[BEGIN Records to use]

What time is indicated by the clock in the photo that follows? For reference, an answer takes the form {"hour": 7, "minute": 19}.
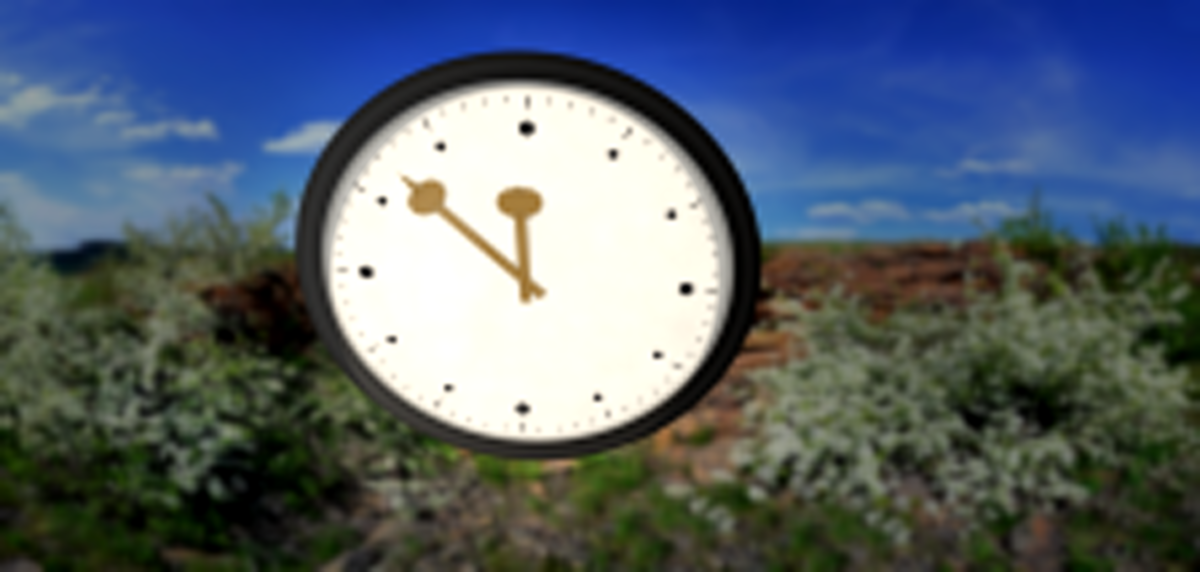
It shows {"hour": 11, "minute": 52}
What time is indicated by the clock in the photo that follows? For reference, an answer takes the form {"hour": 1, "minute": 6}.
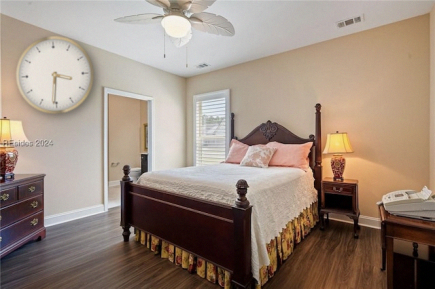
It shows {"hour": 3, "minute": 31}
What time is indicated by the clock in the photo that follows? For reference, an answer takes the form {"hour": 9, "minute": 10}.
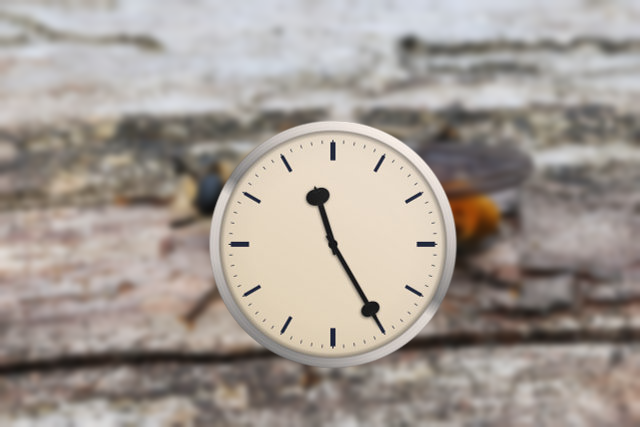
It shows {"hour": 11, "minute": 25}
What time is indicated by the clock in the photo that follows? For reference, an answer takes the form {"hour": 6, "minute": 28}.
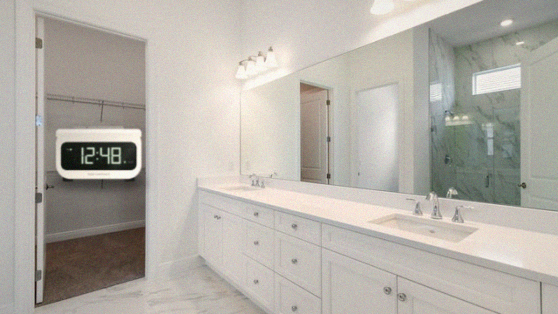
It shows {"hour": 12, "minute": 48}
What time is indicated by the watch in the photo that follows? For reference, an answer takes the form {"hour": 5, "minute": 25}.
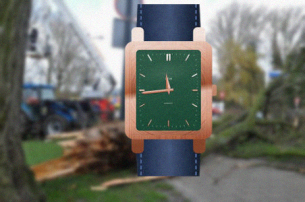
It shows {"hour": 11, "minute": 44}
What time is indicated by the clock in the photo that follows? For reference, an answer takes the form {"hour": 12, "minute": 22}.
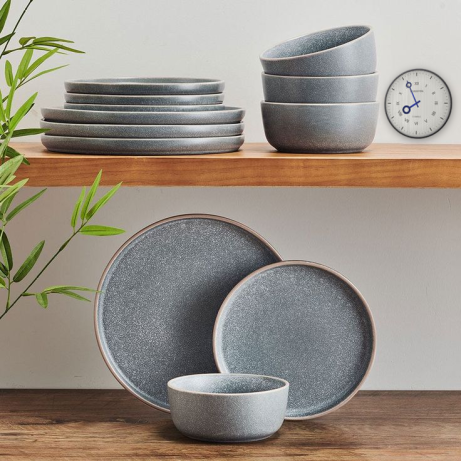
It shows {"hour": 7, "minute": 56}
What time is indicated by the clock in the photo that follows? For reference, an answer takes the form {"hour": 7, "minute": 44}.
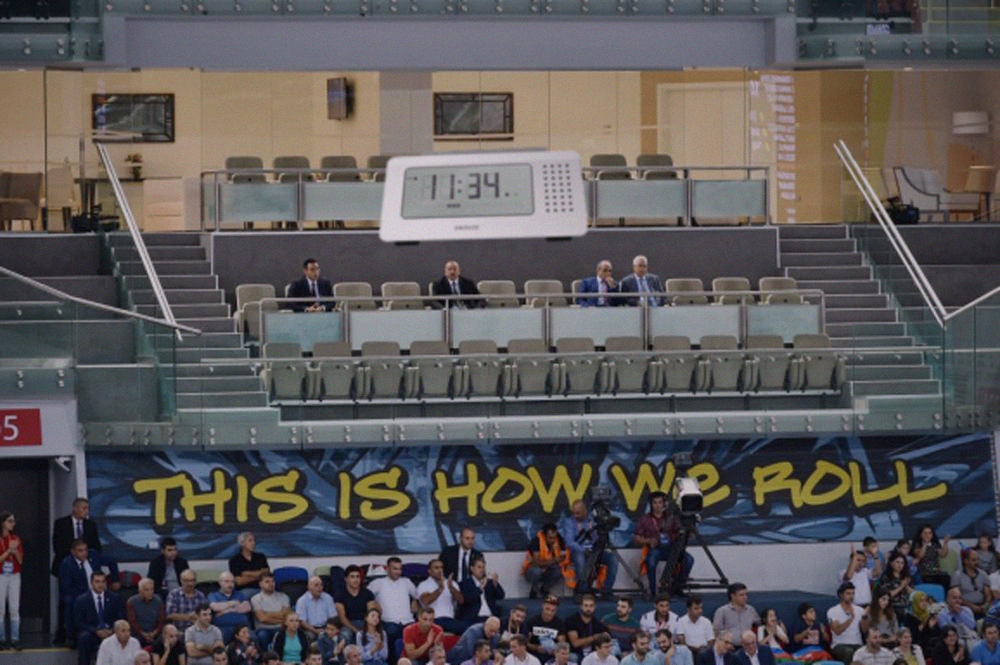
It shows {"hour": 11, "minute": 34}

[END Records to use]

Objective -
Select every line of the records above that contains the word "shows", and copy each one.

Problem solution -
It shows {"hour": 11, "minute": 52}
It shows {"hour": 3, "minute": 31}
It shows {"hour": 11, "minute": 25}
It shows {"hour": 12, "minute": 48}
It shows {"hour": 11, "minute": 44}
It shows {"hour": 7, "minute": 56}
It shows {"hour": 11, "minute": 34}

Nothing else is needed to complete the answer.